___ Provided text

# Forum > World of Warcraft > World of Warcraft Guides >  how to get free wow accounts and gametime!!

## v3rsus

first off i would i need to say i can not post in scam section so i please mod move it there once you read this  :Smile: 



anyway, so if you like me living paycheck by paycheck and want to have more wow accounts or your about to run out of gametime and strapped for cash or only have enough for 1 gamecare but you need groceries

hmm whats more important? i think we all know :P


here is how it works... go to your local gamestore (im from australia so its EB for us)

so you go down there buy a game card, or buy the battlechest that has the vanilla and bc.


go out into the toilates or in your car, carefully pull the sticker back open it up and write down the cd-keys.

put it all back in and put the sticky tape back over it.

go back to the store and say you would like to return it because you found it cheaper at another store or say it was for your little brother but you mum called you and said she allready bought it. or you can say you bought the wrong one and woudl like to exchange it for WOTLK,

come back the next day or even come back later that day when its shift change and say you bought this earlier and would like your money back. or give any random excuse (make it believable of course)

i know from australian stores that HAVE TO GIVE YOUR MONEY BACK OR exchange it for something else.


always works for me  :Smile: 



on another note if you find that risky cause you keep doin it to the same store (as i do :P )

go to another store of the same name .. most stores here will offer the full refund as long as you have the docket


anyway sorry for my bad grammer... 
please enjoy :Smile:  works perfect for me  :Smile: 


ps. now you go buy your groceries :P MWAHAHAHHAAHHA

----------


## phoenixy

Nice just might do that next time i need a gamecard

----------


## Sonic Waffle

Repost... but good that you are contrib.

----------


## v3rsus

> Repost... but good that you are contrib.


is it really a repost?


sorry if it is .. i cant search :S

but yeh i been doin it for nearly a year now ,even done it for the game guitarhero , i just take the game cd out from the box and take it back saying it wasnt in there

then after i did it about 10 times to different stores i sold them all on ebay for half the price of the stores made a killing  :Smile: 

i dont care if u flame me it pays the bills  :Big Grin: 

my way = win!!!

----------


## Killalots

> Repost... but good that you are contrib.


And as a contributor - You should know to state such a thing 'Repost' you must also propose the link to said Post.

Thanks.

----------


## v3rsus

> And as a contributor - You should know to state such a thing 'Repost' you must also propose the link to said Post.

______
___ Data section

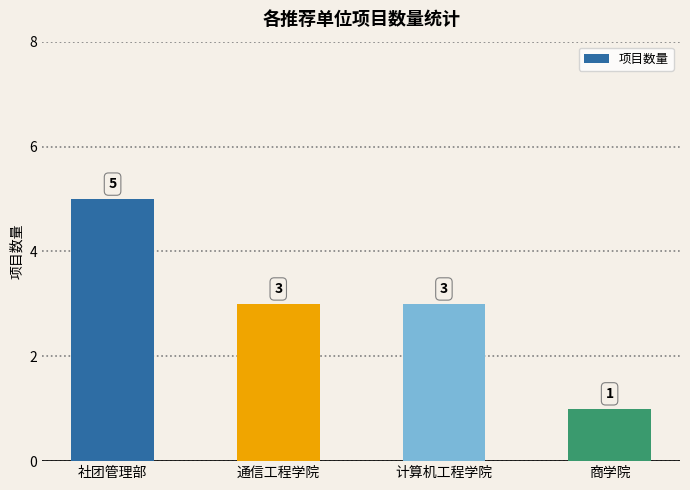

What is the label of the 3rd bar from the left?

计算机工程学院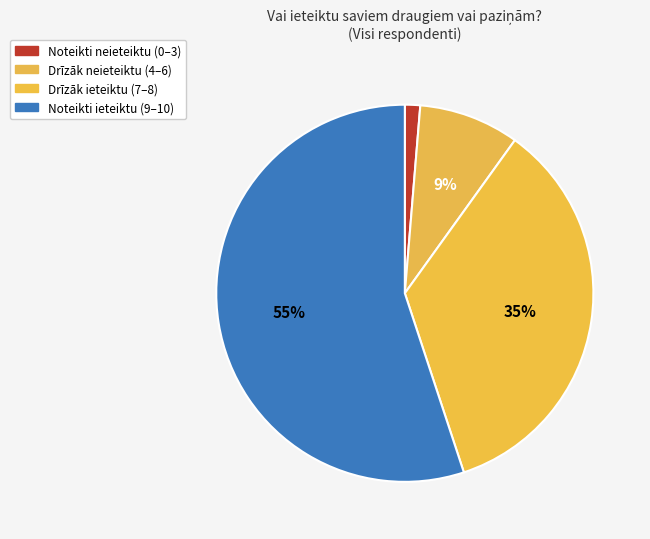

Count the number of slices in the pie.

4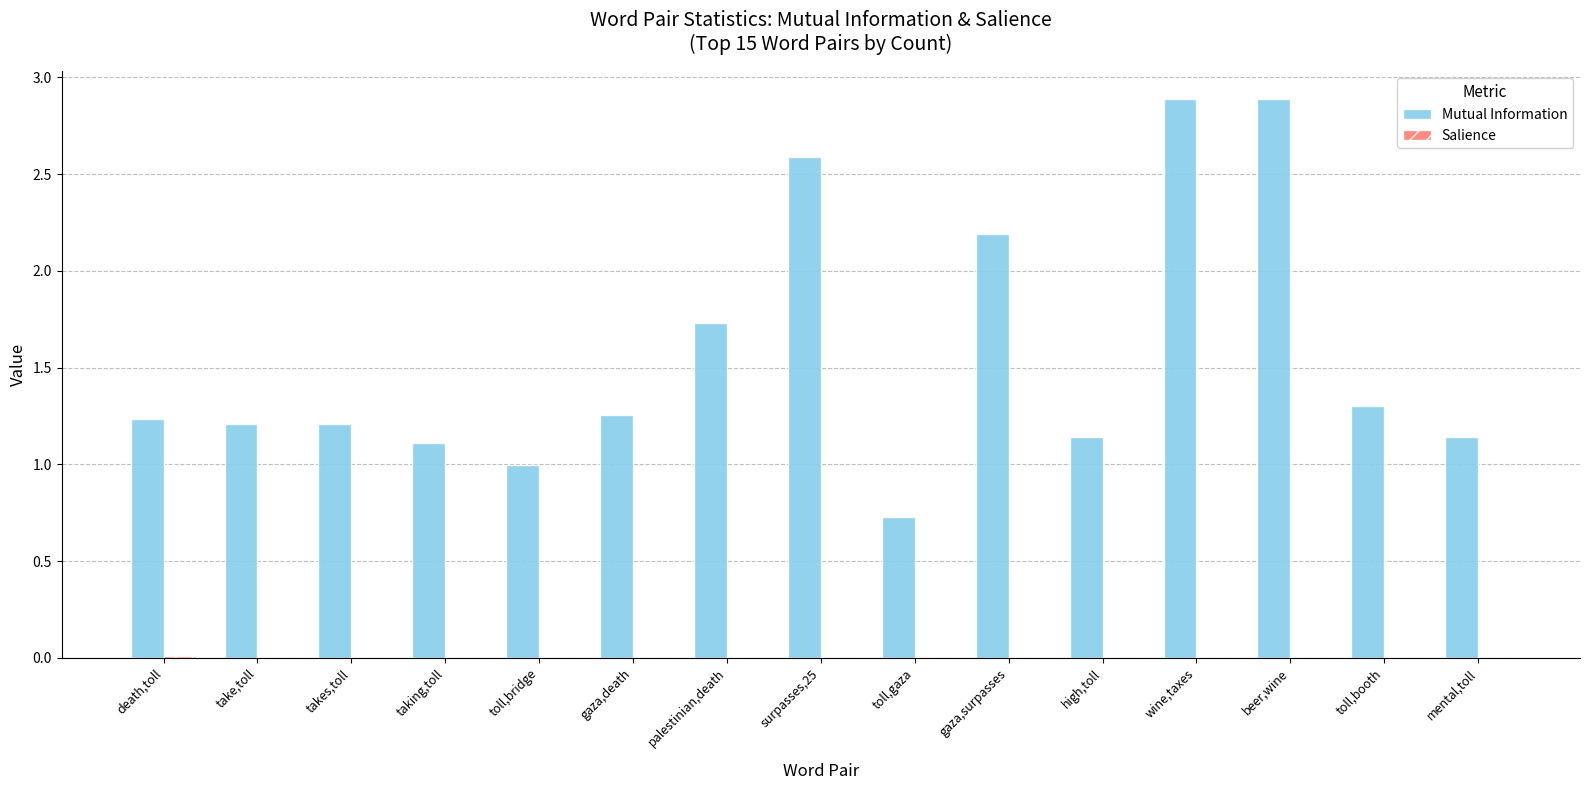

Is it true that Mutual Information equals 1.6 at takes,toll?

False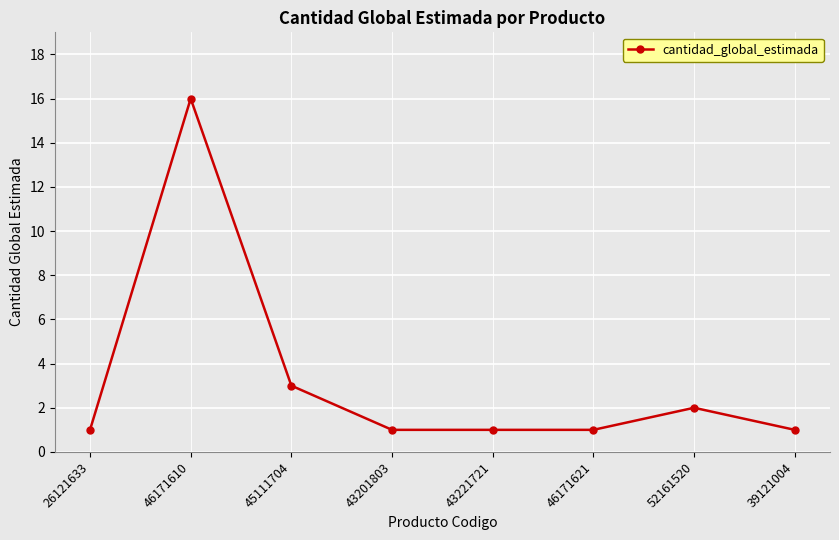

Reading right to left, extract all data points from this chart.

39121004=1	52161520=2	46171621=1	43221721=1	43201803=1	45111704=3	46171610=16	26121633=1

______

- Task instructions -
**1)** List every distinct username that appears as a poster in the forum thread above.
**2)** Reproduce the passage of the forum thread starting with "put it all back" and going on through "believable of course)".

- Solved tasks -
**1)**
v3rsus
phoenixy
Sonic Waffle
Killalots

**2)**
put it all back in and put the sticky tape back over it.

go back to the store and say you would like to return it because you found it cheaper at another store or say it was for your little brother but you mum called you and said she allready bought it. or you can say you bought the wrong one and woudl like to exchange it for WOTLK,

come back the next day or even come back later that day when its shift change and say you bought this earlier and would like your money back. or give any random excuse (make it believable of course)